# Problem description
Reproduce all of the records word for word, omitting the pictures.

# Provided data
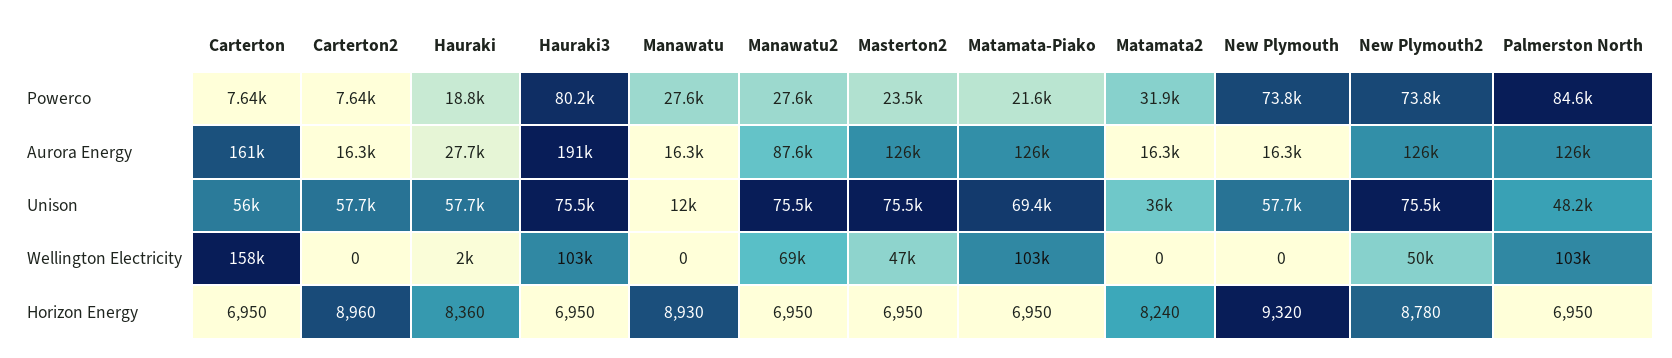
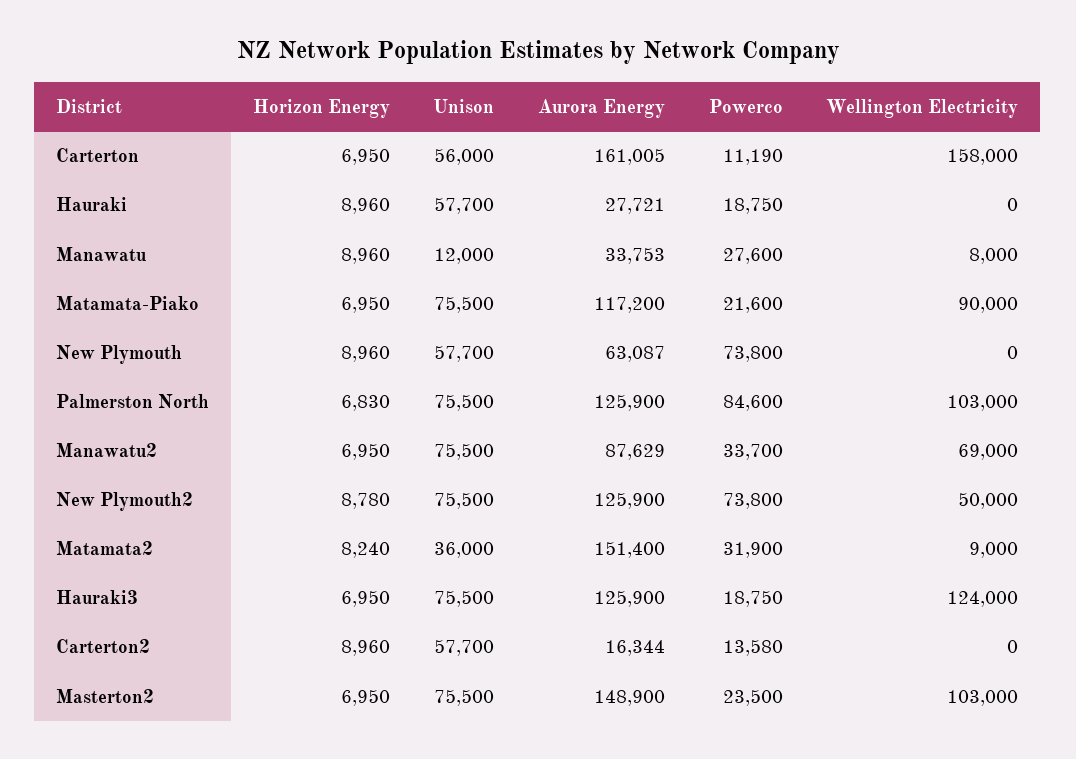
  {
    "Carterton": {
-     "Powerco": 7640,
+     "Powerco": 11190,
      "Aurora Energy": 161005,
      "Unison": 56000,
      "Wellington Electricity": 158000,
      "Horizon Energy": 6950
    },
    "Carterton2": {
-     "Powerco": 7640,
+     "Powerco": 13580,
      "Aurora Energy": 16344,
      "Unison": 57700,
      "Wellington Electricity": 0,
      "Horizon Energy": 8960
    },
    "Hauraki": {
      "Powerco": 18750,
      "Aurora Energy": 27721,
      "Unison": 57700,
-     "Wellington Electricity": 2000,
+     "Wellington Electricity": 0,
-     "Horizon Energy": 8360
+     "Horizon Energy": 8960
    },
    "Hauraki3": {
-     "Powerco": 80200,
+     "Powerco": 18750,
-     "Aurora Energy": 191000,
+     "Aurora Energy": 125900,
      "Unison": 75500,
-     "Wellington Electricity": 103000,
+     "Wellington Electricity": 124000,
      "Horizon Energy": 6950
    },
    "Manawatu": {
      "Powerco": 27600,
-     "Aurora Energy": 16300,
+     "Aurora Energy": 33753,
      "Unison": 12000,
-     "Wellington Electricity": 0,
+     "Wellington Electricity": 8000,
-     "Horizon Energy": 8930
+     "Horizon Energy": 8960
    },
    "Manawatu2": {
-     "Powerco": 27600,
+     "Powerco": 33700,
      "Aurora Energy": 87629,
      "Unison": 75500,
      "Wellington Electricity": 69000,
      "Horizon Energy": 6950
    },
    "Masterton2": {
      "Powerco": 23500,
-     "Aurora Energy": 126000,
+     "Aurora Energy": 148900,
      "Unison": 75500,
-     "Wellington Electricity": 47000,
+     "Wellington Electricity": 103000,
      "Horizon Energy": 6950
    },
    "Matamata-Piako": {
      "Powerco": 21600,
-     "Aurora Energy": 126000,
+     "Aurora Energy": 117200,
-     "Unison": 69400,
+     "Unison": 75500,
-     "Wellington Electricity": 103000,
+     "Wellington Electricity": 90000,
      "Horizon Energy": 6950
    },
    "Matamata2": {
      "Powerco": 31900,
-     "Aurora Energy": 16300,
+     "Aurora Energy": 151400,
      "Unison": 36000,
-     "Wellington Electricity": 0,
+     "Wellington Electricity": 9000,
      "Horizon Energy": 8240
    },
    "New Plymouth": {
      "Powerco": 73800,
-     "Aurora Energy": 16300,
+     "Aurora Energy": 63087,
      "Unison": 57700,
      "Wellington Electricity": 0,
-     "Horizon Energy": 9320
+     "Horizon Energy": 8960
    },
    "New Plymouth2": {
      "Powerco": 73800,
      "Aurora Energy": 125900,
      "Unison": 75500,
      "Wellington Electricity": 50000,
      "Horizon Energy": 8780
    },
    "Palmerston North": {
      "Powerco": 84600,
      "Aurora Energy": 125900,
-     "Unison": 48200,
+     "Unison": 75500,
      "Wellington Electricity": 103000,
-     "Horizon Energy": 6950
+     "Horizon Energy": 6830
    }
  }

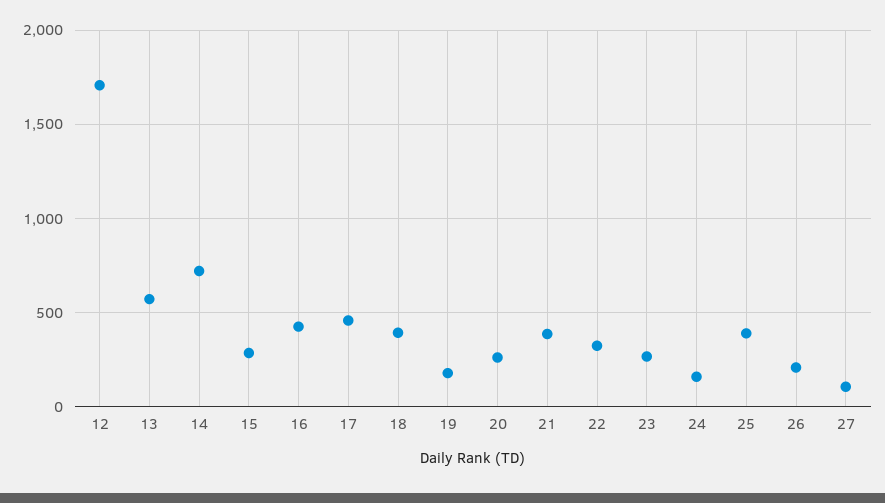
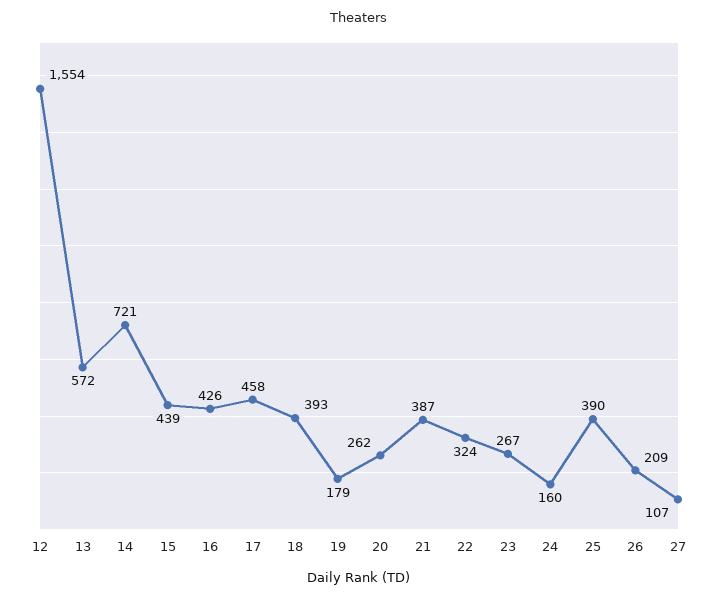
  {
-   "12": 1700,
+   "12": 1554,
    "13": 572,
    "14": 721,
-   "15": 300,
+   "15": 439,
    "16": 426,
    "17": 458,
    "18": 393,
    "19": 179,
    "20": 262,
    "21": 387,
    "22": 324,
    "23": 267,
    "24": 160,
    "25": 390,
    "26": 209,
    "27": 107
  }

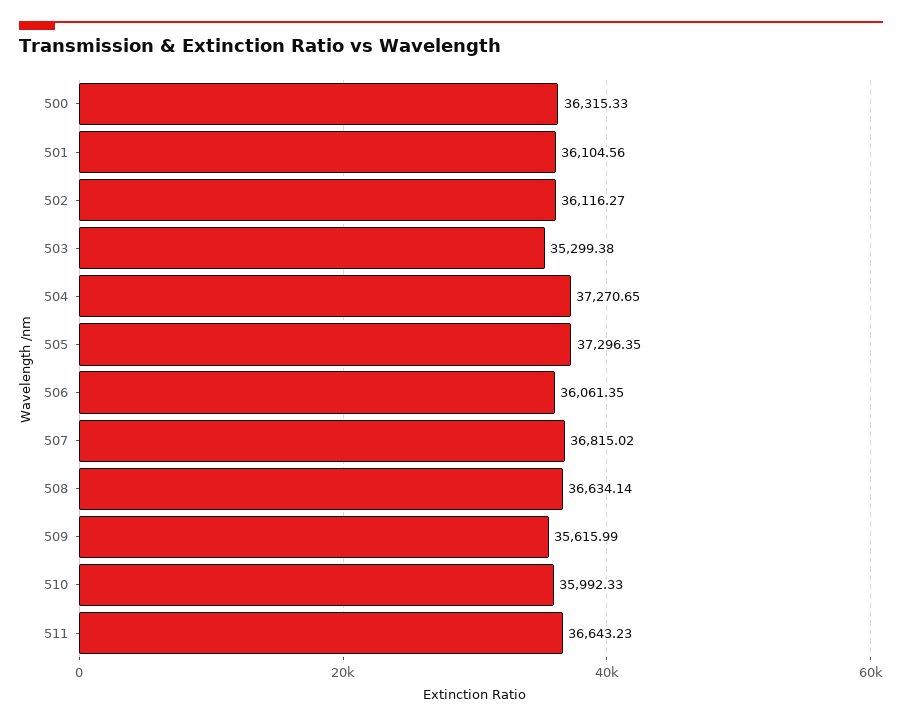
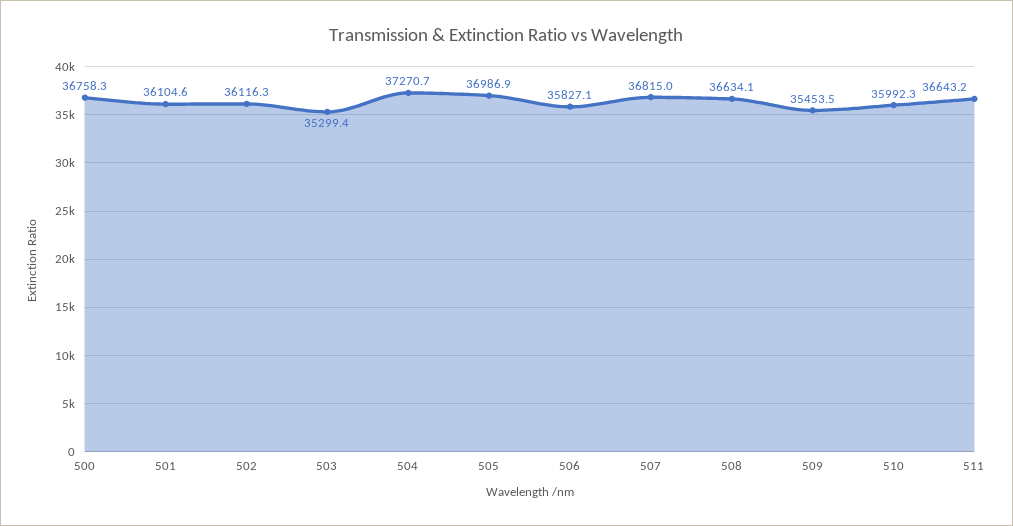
  {
-   "500": 36315.33,
+   "500": 36758.3,
    "501": 36104.56,
    "502": 36116.27,
    "503": 35299.38,
    "504": 37270.65,
-   "505": 37296.35,
+   "505": 36986.9,
-   "506": 36061.35,
+   "506": 35827.1,
    "507": 36815.02,
    "508": 36634.14,
-   "509": 35615.99,
+   "509": 35453.5,
    "510": 35992.33,
    "511": 36643.23
  }

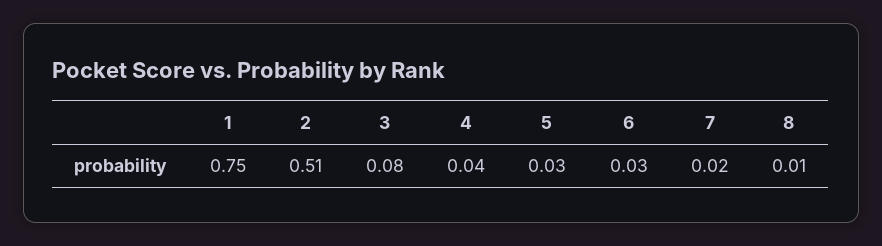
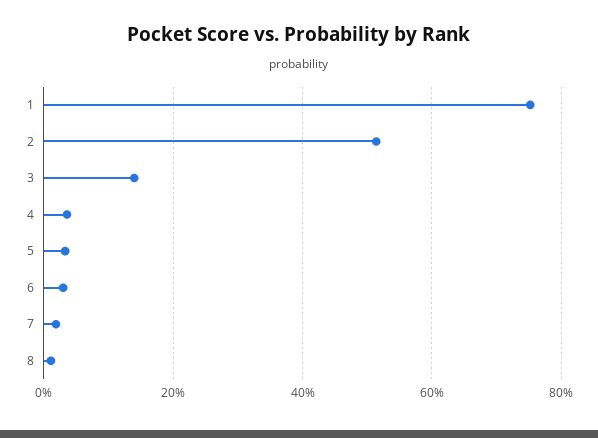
  {
    "1": 0.75,
    "2": 0.51,
-   "3": 0.08,
+   "3": 0.14,
    "4": 0.04,
    "5": 0.03,
    "6": 0.03,
    "7": 0.02,
    "8": 0.01
  }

# Response to this exercise
  {
    "Carterton": {
-     "Powerco": 7640,
+     "Powerco": 11190,
      "Aurora Energy": 161005,
      "Unison": 56000,
      "Wellington Electricity": 158000,
      "Horizon Energy": 6950
    },
    "Carterton2": {
-     "Powerco": 7640,
+     "Powerco": 13580,
      "Aurora Energy": 16344,
      "Unison": 57700,
      "Wellington Electricity": 0,
      "Horizon Energy": 8960
    },
    "Hauraki": {
      "Powerco": 18750,
      "Aurora Energy": 27721,
      "Unison": 57700,
-     "Wellington Electricity": 2000,
+     "Wellington Electricity": 0,
-     "Horizon Energy": 8360
+     "Horizon Energy": 8960
    },
    "Hauraki3": {
-     "Powerco": 80200,
+     "Powerco": 18750,
-     "Aurora Energy": 191000,
+     "Aurora Energy": 125900,
      "Unison": 75500,
-     "Wellington Electricity": 103000,
+     "Wellington Electricity": 124000,
      "Horizon Energy": 6950
    },
    "Manawatu": {
      "Powerco": 27600,
-     "Aurora Energy": 16300,
+     "Aurora Energy": 33753,
      "Unison": 12000,
-     "Wellington Electricity": 0,
+     "Wellington Electricity": 8000,
-     "Horizon Energy": 8930
+     "Horizon Energy": 8960
    },
    "Manawatu2": {
-     "Powerco": 27600,
+     "Powerco": 33700,
      "Aurora Energy": 87629,
      "Unison": 75500,
      "Wellington Electricity": 69000,
      "Horizon Energy": 6950
    },
    "Masterton2": {
      "Powerco": 23500,
-     "Aurora Energy": 126000,
+     "Aurora Energy": 148900,
      "Unison": 75500,
-     "Wellington Electricity": 47000,
+     "Wellington Electricity": 103000,
      "Horizon Energy": 6950
    },
    "Matamata-Piako": {
      "Powerco": 21600,
-     "Aurora Energy": 126000,
+     "Aurora Energy": 117200,
-     "Unison": 69400,
+     "Unison": 75500,
-     "Wellington Electricity": 103000,
+     "Wellington Electricity": 90000,
      "Horizon Energy": 6950
    },
    "Matamata2": {
      "Powerco": 31900,
-     "Aurora Energy": 16300,
+     "Aurora Energy": 151400,
      "Unison": 36000,
-     "Wellington Electricity": 0,
+     "Wellington Electricity": 9000,
      "Horizon Energy": 8240
    },
    "New Plymouth": {
      "Powerco": 73800,
-     "Aurora Energy": 16300,
+     "Aurora Energy": 63087,
      "Unison": 57700,
      "Wellington Electricity": 0,
-     "Horizon Energy": 9320
+     "Horizon Energy": 8960
    },
    "New Plymouth2": {
      "Powerco": 73800,
      "Aurora Energy": 125900,
      "Unison": 75500,
      "Wellington Electricity": 50000,
      "Horizon Energy": 8780
    },
    "Palmerston North": {
      "Powerco": 84600,
      "Aurora Energy": 125900,
-     "Unison": 48200,
+     "Unison": 75500,
      "Wellington Electricity": 103000,
-     "Horizon Energy": 6950
+     "Horizon Energy": 6830
    }
  }

  {
-   "12": 1700,
+   "12": 1554,
    "13": 572,
    "14": 721,
-   "15": 300,
+   "15": 439,
    "16": 426,
    "17": 458,
    "18": 393,
    "19": 179,
    "20": 262,
    "21": 387,
    "22": 324,
    "23": 267,
    "24": 160,
    "25": 390,
    "26": 209,
    "27": 107
  }

  {
-   "500": 36315.33,
+   "500": 36758.3,
    "501": 36104.56,
    "502": 36116.27,
    "503": 35299.38,
    "504": 37270.65,
-   "505": 37296.35,
+   "505": 36986.9,
-   "506": 36061.35,
+   "506": 35827.1,
    "507": 36815.02,
    "508": 36634.14,
-   "509": 35615.99,
+   "509": 35453.5,
    "510": 35992.33,
    "511": 36643.23
  }

  {
    "1": 0.75,
    "2": 0.51,
-   "3": 0.08,
+   "3": 0.14,
    "4": 0.04,
    "5": 0.03,
    "6": 0.03,
    "7": 0.02,
    "8": 0.01
  }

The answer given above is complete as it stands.